■ What to work on
Report each line of the records where "Simulation" occurs.

■ Records provided
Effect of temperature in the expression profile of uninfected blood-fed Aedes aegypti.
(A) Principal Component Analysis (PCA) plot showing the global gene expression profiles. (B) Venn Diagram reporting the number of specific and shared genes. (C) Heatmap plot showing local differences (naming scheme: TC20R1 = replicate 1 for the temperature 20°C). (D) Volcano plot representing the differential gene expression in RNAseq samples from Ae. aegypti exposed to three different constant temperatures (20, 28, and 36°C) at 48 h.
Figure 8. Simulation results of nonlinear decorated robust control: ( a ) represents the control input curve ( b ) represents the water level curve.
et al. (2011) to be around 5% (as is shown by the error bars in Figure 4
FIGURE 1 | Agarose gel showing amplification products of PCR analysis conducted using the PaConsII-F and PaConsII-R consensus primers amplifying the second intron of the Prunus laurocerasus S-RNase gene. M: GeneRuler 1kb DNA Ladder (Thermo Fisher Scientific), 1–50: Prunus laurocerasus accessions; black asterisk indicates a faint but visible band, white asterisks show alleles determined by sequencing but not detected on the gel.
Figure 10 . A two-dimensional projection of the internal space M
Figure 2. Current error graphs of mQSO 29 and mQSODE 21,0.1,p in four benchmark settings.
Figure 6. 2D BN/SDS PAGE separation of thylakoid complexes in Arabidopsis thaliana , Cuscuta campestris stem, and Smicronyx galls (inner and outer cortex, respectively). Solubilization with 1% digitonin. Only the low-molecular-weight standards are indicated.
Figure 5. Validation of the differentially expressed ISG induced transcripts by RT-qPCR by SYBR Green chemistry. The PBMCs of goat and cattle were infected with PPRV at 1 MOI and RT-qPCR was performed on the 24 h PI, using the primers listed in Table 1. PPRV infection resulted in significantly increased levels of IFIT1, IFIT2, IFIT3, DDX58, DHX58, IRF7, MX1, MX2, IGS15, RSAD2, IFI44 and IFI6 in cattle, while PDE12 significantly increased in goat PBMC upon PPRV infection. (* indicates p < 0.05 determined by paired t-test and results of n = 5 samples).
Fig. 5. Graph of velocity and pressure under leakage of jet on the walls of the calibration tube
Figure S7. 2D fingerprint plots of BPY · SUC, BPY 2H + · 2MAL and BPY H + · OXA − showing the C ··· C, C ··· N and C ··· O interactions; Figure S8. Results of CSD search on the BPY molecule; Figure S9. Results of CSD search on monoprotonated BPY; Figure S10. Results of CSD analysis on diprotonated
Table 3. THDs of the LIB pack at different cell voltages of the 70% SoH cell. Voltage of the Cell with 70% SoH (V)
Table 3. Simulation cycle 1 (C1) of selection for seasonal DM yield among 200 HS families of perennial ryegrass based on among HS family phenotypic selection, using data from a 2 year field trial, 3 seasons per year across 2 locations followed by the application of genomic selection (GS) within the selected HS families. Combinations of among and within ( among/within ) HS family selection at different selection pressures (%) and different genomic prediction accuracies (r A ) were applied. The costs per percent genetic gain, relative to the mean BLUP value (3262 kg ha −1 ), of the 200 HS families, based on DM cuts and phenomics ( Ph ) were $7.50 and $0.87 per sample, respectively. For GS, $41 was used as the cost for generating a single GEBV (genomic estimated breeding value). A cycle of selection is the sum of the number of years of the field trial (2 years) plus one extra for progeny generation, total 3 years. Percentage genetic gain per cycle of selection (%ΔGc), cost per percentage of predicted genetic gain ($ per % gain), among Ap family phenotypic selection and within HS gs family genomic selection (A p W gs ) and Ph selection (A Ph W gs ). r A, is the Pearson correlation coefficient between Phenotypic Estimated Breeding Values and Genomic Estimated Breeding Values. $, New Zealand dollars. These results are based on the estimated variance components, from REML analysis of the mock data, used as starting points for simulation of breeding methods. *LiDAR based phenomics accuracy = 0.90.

■ Response for this exercise
Figure 8. Simulation results of nonlinear decorated robust control: ( a ) represents the control input curve ( b ) represents the water level curve.
Table 3. Simulation cycle 1 (C1) of selection for seasonal DM yield among 200 HS families of perennial ryegrass based on among HS family phenotypic selection, using data from a 2 year field trial, 3 seasons per year across 2 locations followed by the application of genomic selection (GS) within the selected HS families. Combinations of among and within ( among/within ) HS family selection at different selection pressures (%) and different genomic prediction accuracies (r A ) were applied. The costs per percent genetic gain, relative to the mean BLUP value (3262 kg ha −1 ), of the 200 HS families, based on DM cuts and phenomics ( Ph ) were $7.50 and $0.87 per sample, respectively. For GS, $41 was used as the cost for generating a single GEBV (genomic estimated breeding value). A cycle of selection is the sum of the number of years of the field trial (2 years) plus one extra for progeny generation, total 3 years. Percentage genetic gain per cycle of selection (%ΔGc), cost per percentage of predicted genetic gain ($ per % gain), among Ap family phenotypic selection and within HS gs family genomic selection (A p W gs ) and Ph selection (A Ph W gs ). r A, is the Pearson correlation coefficient between Phenotypic Estimated Breeding Values and Genomic Estimated Breeding Values. $, New Zealand dollars. These results are based on the estimated variance components, from REML analysis of the mock data, used as starting points for simulation of breeding methods. *LiDAR based phenomics accuracy = 0.90.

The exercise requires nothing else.